Where a line contains the word "back", copy that line from the records below.

━━━━━ EXERCISE INPUTS

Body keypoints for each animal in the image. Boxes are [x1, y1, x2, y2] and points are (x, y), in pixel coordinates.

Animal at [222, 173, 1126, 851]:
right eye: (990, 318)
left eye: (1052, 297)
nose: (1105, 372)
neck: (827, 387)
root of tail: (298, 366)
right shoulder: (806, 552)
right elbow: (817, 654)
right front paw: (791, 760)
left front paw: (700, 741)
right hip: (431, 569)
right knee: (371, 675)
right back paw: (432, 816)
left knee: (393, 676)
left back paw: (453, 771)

━━━━━━━━━━
━━━━━ EXERCISE INPUTS

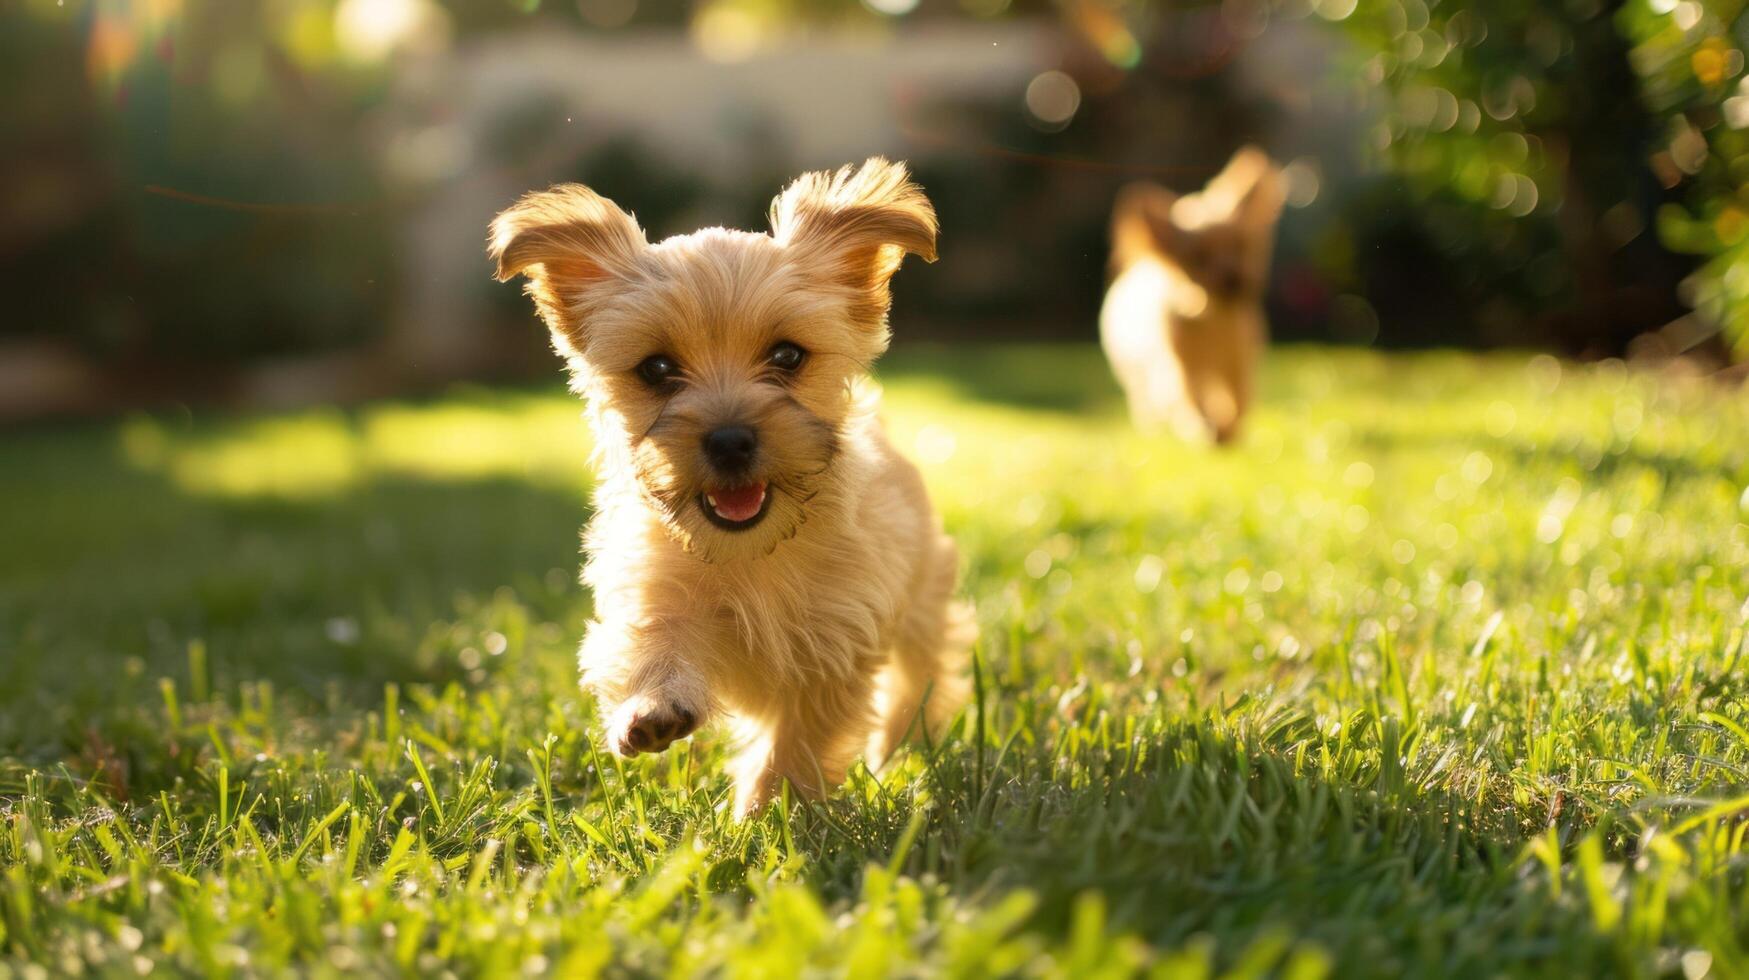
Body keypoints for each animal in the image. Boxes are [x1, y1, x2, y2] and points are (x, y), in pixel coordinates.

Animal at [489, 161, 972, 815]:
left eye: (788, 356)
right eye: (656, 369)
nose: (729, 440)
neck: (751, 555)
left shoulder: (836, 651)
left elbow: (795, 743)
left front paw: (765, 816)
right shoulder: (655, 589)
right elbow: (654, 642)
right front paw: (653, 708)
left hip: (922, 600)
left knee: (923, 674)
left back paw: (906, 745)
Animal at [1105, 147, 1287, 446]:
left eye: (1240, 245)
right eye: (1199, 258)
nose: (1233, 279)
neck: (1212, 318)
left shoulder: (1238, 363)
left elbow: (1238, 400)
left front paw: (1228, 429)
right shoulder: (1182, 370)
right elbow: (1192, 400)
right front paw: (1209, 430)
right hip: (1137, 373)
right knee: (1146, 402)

━━━━━━━━━━

**EXERCISE OUTPUT:**
right back paw: (432, 816)
left back paw: (453, 771)
left back paw: (906, 745)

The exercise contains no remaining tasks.